Purchasing a franchise can be a lot of work. It starts with identifying the kind of franchise you would like to own and operate.
Perhaps you want to own a sub sandwich store or a Chem-Dry Franchise, whatever strikes your fancy as an entrepreneur you will need to do a considerable amount of research before you commit to your chosen enterprise.
Becoming a franchisee is often the route that first-time entrepreneurs take because they have a strong system of support behind them as they get their business off the ground.
But it’s important to glean as much information about your preferred franchise ahead of time. That way you know what to expect as it pertains to your financial investment in the opportunity and operational capacity as an owner.
While a franchisor usually offers backing in various forms, not all of them provide the same level of support and involvement in your enterprise. That’s why the initial exploratory steps are essential to a successful future with any company you choose.
So what kind of research should research should you be conducting before you buy in? Here are the essentials that require your attention:
Your research starts by finding out how much you are going to need to spend to get in on this opportunity. For starters, what is the cost of buying in upfront? That initial investment will vary depending on what franchise you are planning to join.

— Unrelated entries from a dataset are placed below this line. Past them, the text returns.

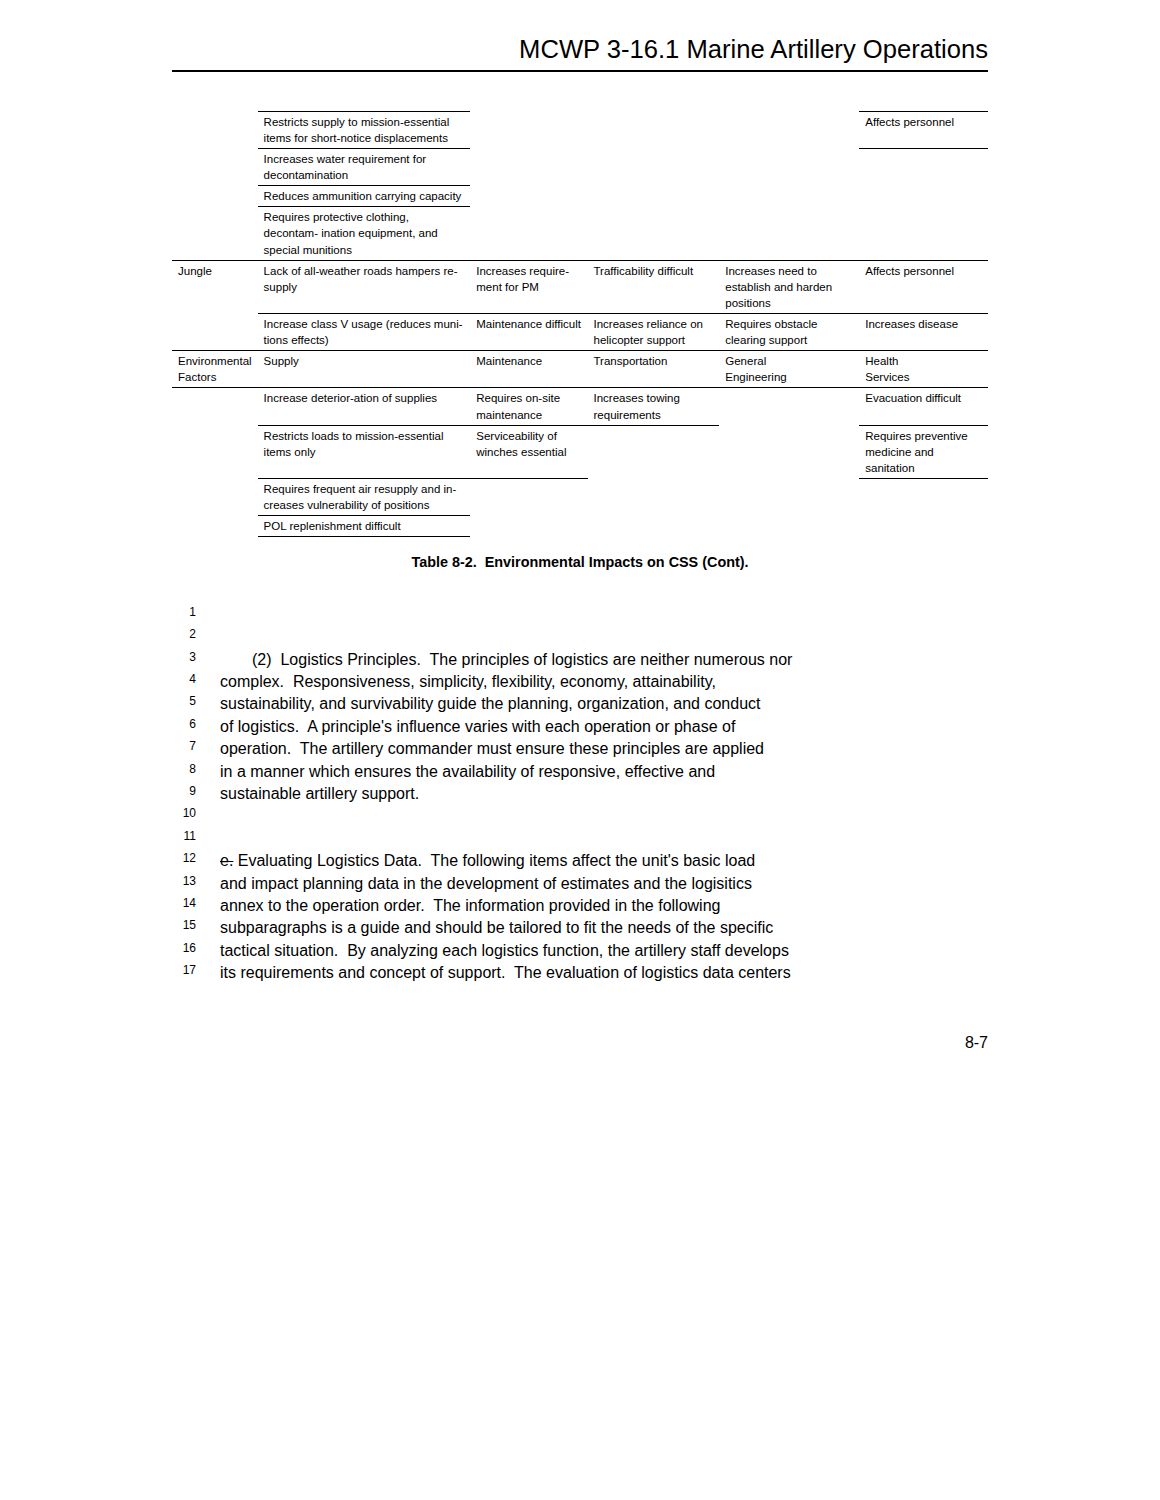MCWP 3-16.1 Marine Artillery Operations
Table 8-2. Environmental Impacts on CSS (Cont).
| | Restricts supply to mission-essential items for short-notice displacements | | | | Affects personnel |
| | Increases water requirement for decontamination | | | | |
| | Reduces ammunition carrying capacity | | | | |
| | Requires protective clothing, decontam- ination equipment, and special munitions | | | | |
| Jungle | Lack of all-weather roads hampers re-supply | Increases require-ment for PM | Trafficability difficult | Increases need to establish and harden positions | Affects personnel |
| | Increase class V usage (reduces muni- tions effects) | Maintenance difficult | Increases reliance on helicopter support | Requires obstacle clearing support | Increases disease |
| Environmental Factors | Supply | Maintenance | Transportation | General Engineering | Health Services |
| | Increase deterior-ation of supplies | Requires on-site maintenance | Increases towing requirements | | Evacuation difficult |
| | Restricts loads to mission-essential items only | Serviceability of winches essential | | | Requires preventive medicine and sanitation |
| | Requires frequent air resupply and in-creases vulnerability of positions | | | | |
| | POL replenishment difficult | | | | |
(2) Logistics Principles. The principles of logistics are neither numerous nor
complex. Responsiveness, simplicity, flexibility, economy, attainability,
sustainability, and survivability guide the planning, organization, and conduct
of logistics. A principle's influence varies with each operation or phase of
operation. The artillery commander must ensure these principles are applied
in a manner which ensures the availability of responsive, effective and
sustainable artillery support.
e. Evaluating Logistics Data. The following items affect the unit's basic load
and impact planning data in the development of estimates and the logisitics
annex to the operation order. The information provided in the following
subparagraphs is a guide and should be tailored to fit the needs of the specific
tactical situation. By analyzing each logistics function, the artillery staff develops
its requirements and concept of support. The evaluation of logistics data centers
8-7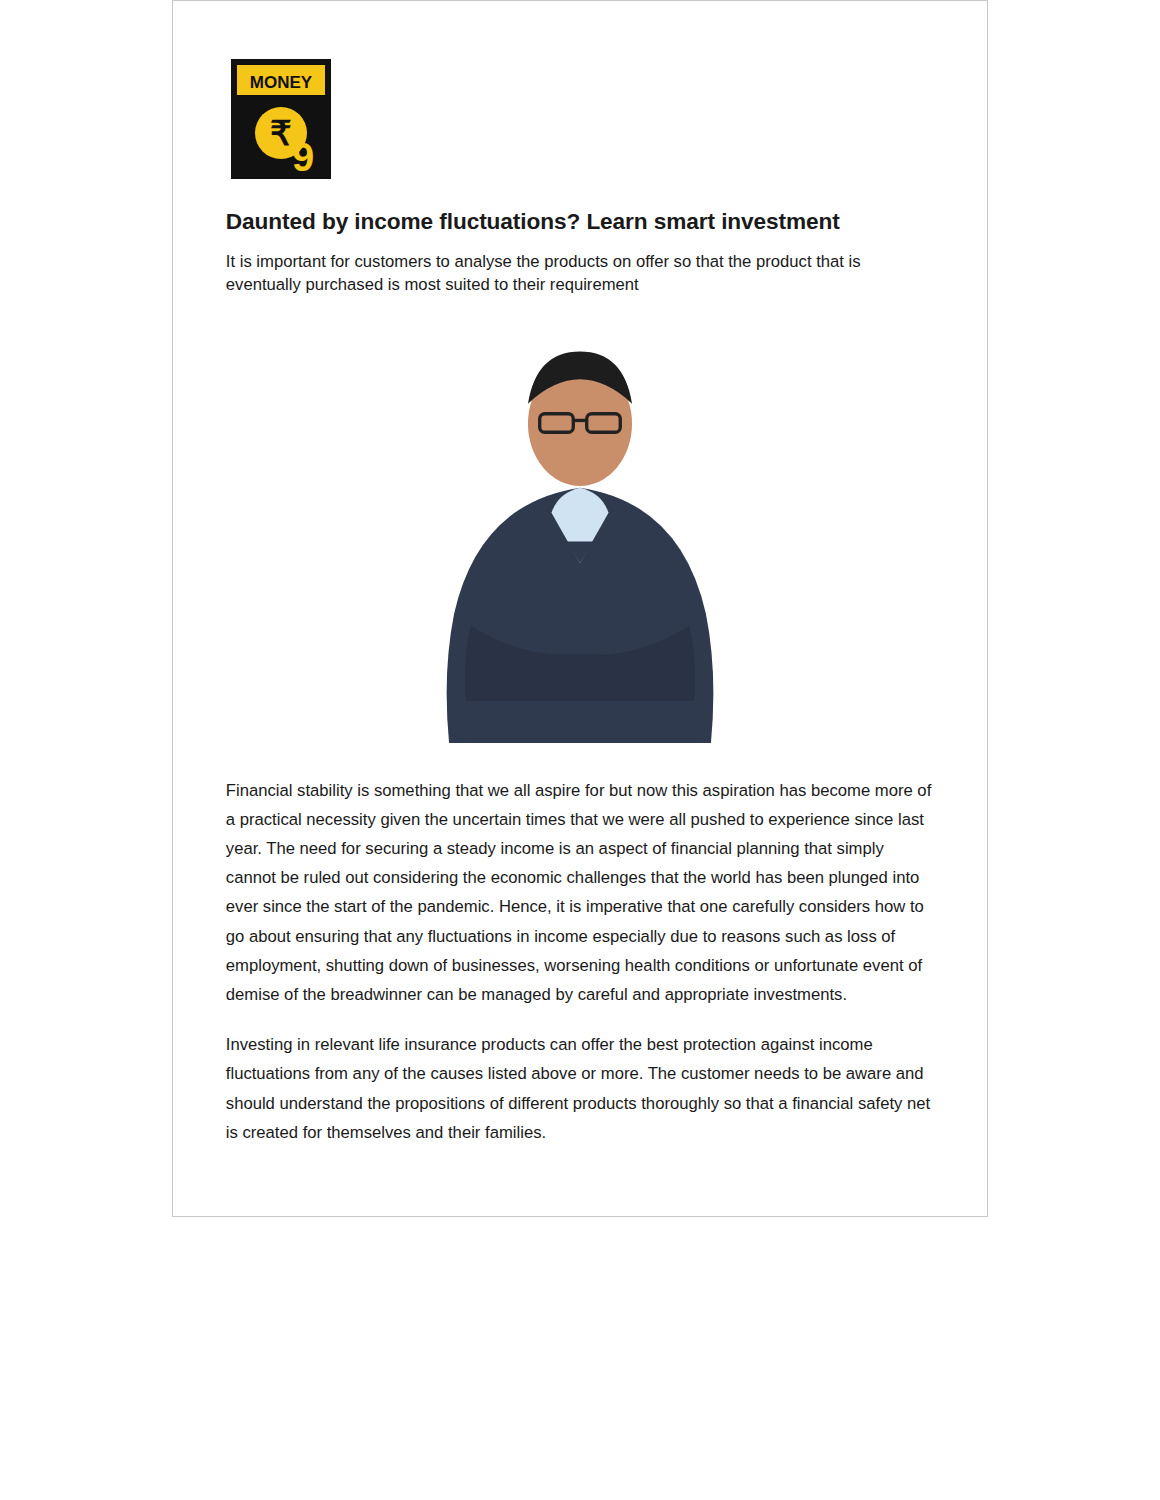Daunted by income fluctuations? Learn smart investment
It is important for customers to analyse the products on offer so that the product that is eventually purchased is most suited to their requirement
Financial stability is something that we all aspire for but now this aspiration has become more of a practical necessity given the uncertain times that we were all pushed to experience since last year. The need for securing a steady income is an aspect of financial planning that simply cannot be ruled out considering the economic challenges that the world has been plunged into ever since the start of the pandemic. Hence, it is imperative that one carefully considers how to go about ensuring that any fluctuations in income especially due to reasons such as loss of employment, shutting down of businesses, worsening health conditions or unfortunate event of demise of the breadwinner can be managed by careful and appropriate investments.
Investing in relevant life insurance products can offer the best protection against income fluctuations from any of the causes listed above or more. The customer needs to be aware and should understand the propositions of different products thoroughly so that a financial safety net is created for themselves and their families.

In addition to the upfront investment, you’ll likely have royalty fees to contribute on a regular basis as well as other operating costs such as rent, insurance, accounting, legal, employees, and so forth.
Parent Company Involvement
One of the reasons entrepreneurs Buy a Franchise as a way to open their own business is because there are support systems in place to help the business blossom.

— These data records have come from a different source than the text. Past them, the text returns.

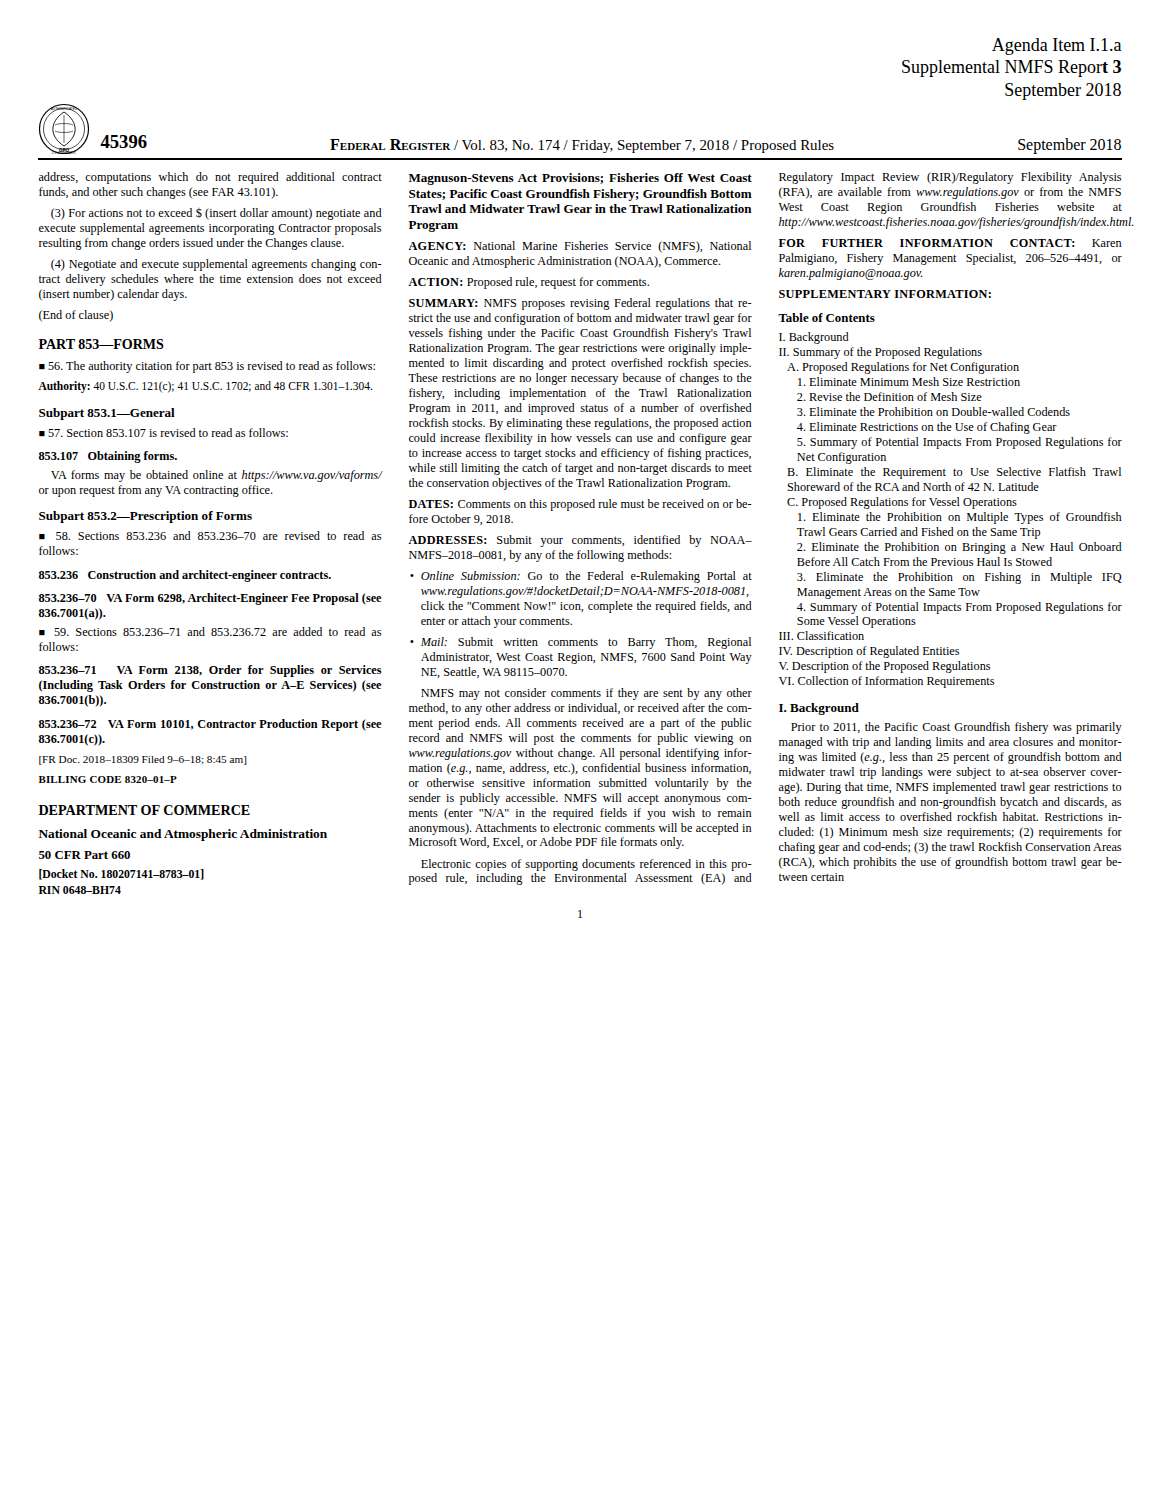Agenda Item I.1.a
Supplemental NMFS Report 3
September 2018
AUTHENTICATED GPO U.S. GOVERNMENT
45396
Federal Register / Vol. 83, No. 174 / Friday, September 7, 2018 / Proposed Rules
September 2018
address, computations which do not required additional contract funds, and other such changes (see FAR 43.101).
(3) For actions not to exceed $ (insert dollar amount) negotiate and execute supplemental agreements incorporating Contractor proposals resulting from change orders issued under the Changes clause.
(4) Negotiate and execute supplemental agreements changing contract delivery schedules where the time extension does not exceed (insert number) calendar days.
(End of clause)
PART 853—FORMS
■ 56. The authority citation for part 853 is revised to read as follows:
Authority: 40 U.S.C. 121(c); 41 U.S.C. 1702; and 48 CFR 1.301–1.304.
Subpart 853.1—General
■ 57. Section 853.107 is revised to read as follows:
853.107 Obtaining forms.
VA forms may be obtained online at https://www.va.gov/vaforms/ or upon request from any VA contracting office.
Subpart 853.2—Prescription of Forms
■ 58. Sections 853.236 and 853.236–70 are revised to read as follows:
853.236 Construction and architect-engineer contracts.
853.236–70 VA Form 6298, Architect-Engineer Fee Proposal (see 836.7001(a)).
■ 59. Sections 853.236–71 and 853.236.72 are added to read as follows:
853.236–71 VA Form 2138, Order for Supplies or Services (Including Task Orders for Construction or A–E Services) (see 836.7001(b)).
853.236–72 VA Form 10101, Contractor Production Report (see 836.7001(c)).
[FR Doc. 2018–18309 Filed 9–6–18; 8:45 am]
BILLING CODE 8320–01–P
DEPARTMENT OF COMMERCE
National Oceanic and Atmospheric Administration
50 CFR Part 660
[Docket No. 180207141–8783–01]
RIN 0648–BH74
Magnuson-Stevens Act Provisions; Fisheries Off West Coast States; Pacific Coast Groundfish Fishery; Groundfish Bottom Trawl and Midwater Trawl Gear in the Trawl Rationalization Program
AGENCY: National Marine Fisheries Service (NMFS), National Oceanic and Atmospheric Administration (NOAA), Commerce.
ACTION: Proposed rule, request for comments.
SUMMARY: NMFS proposes revising Federal regulations that restrict the use and configuration of bottom and midwater trawl gear for vessels fishing under the Pacific Coast Groundfish Fishery's Trawl Rationalization Program. The gear restrictions were originally implemented to limit discarding and protect overfished rockfish species. These restrictions are no longer necessary because of changes to the fishery, including implementation of the Trawl Rationalization Program in 2011, and improved status of a number of overfished rockfish stocks. By eliminating these regulations, the proposed action could increase flexibility in how vessels can use and configure gear to increase access to target stocks and efficiency of fishing practices, while still limiting the catch of target and non-target discards to meet the conservation objectives of the Trawl Rationalization Program.
DATES: Comments on this proposed rule must be received on or before October 9, 2018.
ADDRESSES: Submit your comments, identified by NOAA–NMFS–2018–0081, by any of the following methods:
Online Submission: Go to the Federal e-Rulemaking Portal at www.regulations.gov/#!docketDetail;D=NOAA-NMFS-2018-0081, click the ''Comment Now!'' icon, complete the required fields, and enter or attach your comments.
Mail: Submit written comments to Barry Thom, Regional Administrator, West Coast Region, NMFS, 7600 Sand Point Way NE, Seattle, WA 98115–0070.
NMFS may not consider comments if they are sent by any other method, to any other address or individual, or received after the comment period ends. All comments received are a part of the public record and NMFS will post the comments for public viewing on www.regulations.gov without change. All personal identifying information (e.g., name, address, etc.), confidential business information, or otherwise sensitive information submitted voluntarily by the sender is publicly accessible. NMFS will accept anonymous comments (enter ''N/A'' in the required fields if you wish to remain anonymous). Attachments to electronic comments will be accepted in Microsoft Word, Excel, or Adobe PDF file formats only.
Electronic copies of supporting documents referenced in this proposed rule, including the Environmental Assessment (EA) and Regulatory Impact Review (RIR)/Regulatory Flexibility Analysis (RFA), are available from www.regulations.gov or from the NMFS West Coast Region Groundfish Fisheries website at http://www.westcoast.fisheries.noaa.gov/fisheries/groundfish/index.html.
FOR FURTHER INFORMATION CONTACT: Karen Palmigiano, Fishery Management Specialist, 206–526–4491, or karen.palmigiano@noaa.gov.
SUPPLEMENTARY INFORMATION:
Table of Contents
I. Background
II. Summary of the Proposed Regulations
A. Proposed Regulations for Net Configuration
1. Eliminate Minimum Mesh Size Restriction
2. Revise the Definition of Mesh Size
3. Eliminate the Prohibition on Double-walled Codends
4. Eliminate Restrictions on the Use of Chafing Gear
5. Summary of Potential Impacts From Proposed Regulations for Net Configuration
B. Eliminate the Requirement to Use Selective Flatfish Trawl Shoreward of the RCA and North of 42 N. Latitude
C. Proposed Regulations for Vessel Operations
1. Eliminate the Prohibition on Multiple Types of Groundfish Trawl Gears Carried and Fished on the Same Trip
2. Eliminate the Prohibition on Bringing a New Haul Onboard Before All Catch From the Previous Haul Is Stowed
3. Eliminate the Prohibition on Fishing in Multiple IFQ Management Areas on the Same Tow
4. Summary of Potential Impacts From Proposed Regulations for Some Vessel Operations
III. Classification
IV. Description of Regulated Entities
V. Description of the Proposed Regulations
VI. Collection of Information Requirements
I. Background
Prior to 2011, the Pacific Coast Groundfish fishery was primarily managed with trip and landing limits and area closures and monitoring was limited (e.g., less than 25 percent of groundfish bottom and midwater trawl trip landings were subject to at-sea observer coverage). During that time, NMFS implemented trawl gear restrictions to both reduce groundfish and non-groundfish bycatch and discards, as well as limit access to overfished rockfish habitat. Restrictions included: (1) Minimum mesh size requirements; (2) requirements for chafing gear and cod-ends; (3) the trawl Rockfish Conservation Areas (RCA), which prohibits the use of groundfish bottom trawl gear between certain
1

Many companies will offer marketing and advertising assistance, technical support and training, along with a recognizable name in the marketplace that customers can trust. Find out how much involvement the parent company is ready to provide you as a franchisee to get your business up and running.
Some brands are more hands-on than others and you need to gauge your level of comfort with the franchisor’s willingness to assist your new enterprise.
If you’re satisfied with what you’ve been able to find out so far, hold on a minute. You may not be getting the full story. The franchisor is all too happy to present a rosy picture of what it’s like to work for them.
But seeking out the advice and opinions of franchisees that are working for the company or once did but no longer do can go a long way towards providing a clearer representation of what the franchise offers to its franchisees.
They can give you all of the pros and cons of working for that company and if you are hearing more of the latter than the former, it may not be the company for you.
Better that you know now and not after you’ve made a substantial commitment of time and money.